Security bills can help Japan ‘respond to new security dynamics’
Groups of student activists has emerged in a fresh front to protests against Prime Minister Shinzo Abe's push for a more robust defence policy. Photo: Reuters
TOKYO — Prime Minister Shinzo Abe’s push to pass new security bills in Parliament that could pave the way for Japan’s Self-Defence Force to engage in combat for the first time since World War II has met with fierce domestic opposition, but critics of the government miss the larger point of the need for Japan to respond to new security dynamics in the region, says a prominent Japanese scholar.
“People are even arguing that the Abe administration is quasi-revising the constitution to define Japan as a more aggressive nation. I’m very much against this view,” said Dr Ken Jimbo, a senior fellow at Japan Foundation who studies Asian security issues, in an interview with regional journalists in Tokyo this week.
He noted that Japan now faces a new security environment that is marked by frequent intrusions of Chinese Coast Guard vessels in waters off the south western coast of Japan, particularly around the disputed islands of Senkaku (Diaoyu in Chinese).
These are what Tokyo has described as “grey zone” incidents or non-military violations of maritime boundaries which threaten its administrative control of the islands.
Currently, Japanese vessels patrol the waters around the area but Tokyo does not maintain a physical presence on the disputed isles, Dr Jimbo explained.
“What if they (China) override the status by sending hundreds of ships near the Senkaku islands? That can happen any time,” he said, noting that four to five China Coast Guard ships patrol the vicinity at any given time. “Probably in 2020, that can be 20, 30 or 50. And China can then claim it without using any kind of military force. So we need to step up the frequency of our patrols … and prepare for escalation measures (by the Chinese).”
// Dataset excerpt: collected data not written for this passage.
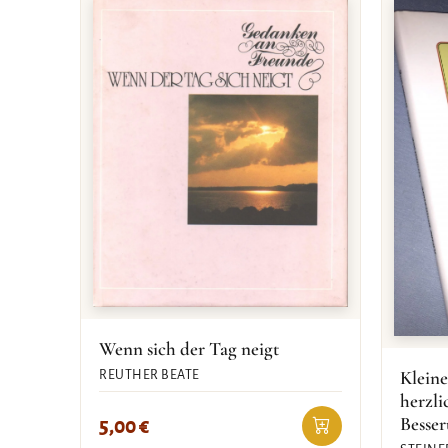
Wenn sich der Tag neigt
Kleine
REUTHER BEATE
herzl
Besse
5,00
€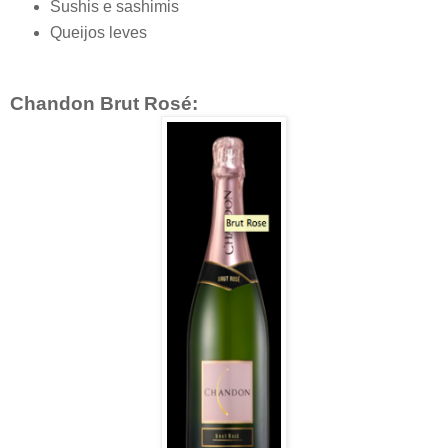
Sushis e sashimis
Queijos leves
Chandon Brut Rosé: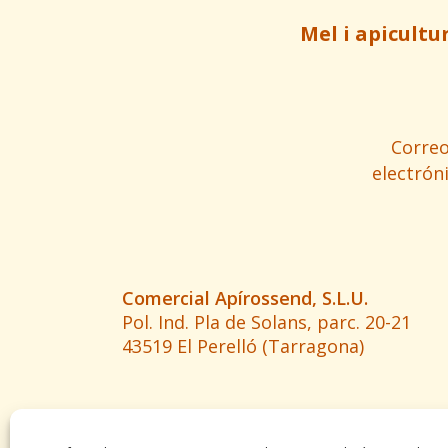
Mel i apicultu
Corre
electrón
Comercial Apírossend, S.L.U.
Pol. Ind. Pla de Solans, parc. 20-21
43519 El Perelló (Tarragona)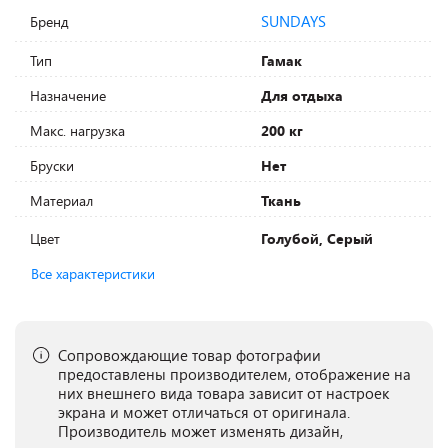
SUNDAYS
Бренд
Тип
Гамак
Назначение
Для отдыха
Макс. нагрузка
200 кг
Бруски
Нет
Материал
Ткань
Цвет
Голубой, Серый
Все характеристики
Сопровождающие товар фотографии
предоставлены производителем, отображение на
них внешнего вида товара зависит от настроек
экрана и может отличаться от оригинала.
Производитель может изменять дизайн,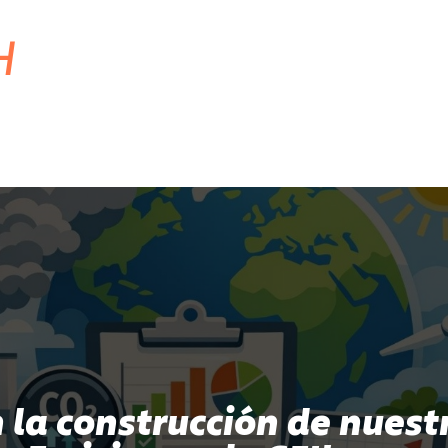
H
n la construcción de nuest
The new security bills would make it easier for the SDF to respond to such grey zone incidents, he explained. But emphasising the role of the military in the territorial dispute can heighten tensions and increase the risk of armed conflict, he warned.
“That will give China an excuse to say that you’re signalling that you’re escalating tension and we will respond. So what we want is to field non-military forces as much as possible,” said Dr Jimbo, who is also an Associate Professor at Keio University. He added that Tokyo wants a stronger security commitment from Washington on grey zone incidents, but America appears to be reluctant to do so to prevent further complicating Sino-American ties.
“We are not happy with that … because what will be the next step for China? They will expand the grey zone as much as possible,” said Dr Jimbo.
The security bills were passed by a lower house panel in July, sparking a huge demonstration near parliament. The bills are now with the upper house, where opposition parties can delay a vote although the ruling bloc has a majority.
If no vote is held within 60 days, they return to the lower house, where Mr Abe’s coalition can enact them with a two-thirds majority.
The bills also expand the scope for Japan's military to provide logistics support to friendly countries and relax limits on peace-keeping operations.
Opponents say the revisions could entangle Japan in US-led conflicts around the globe and violate pacifist Article Nine of the US-drafted, post-war constitution.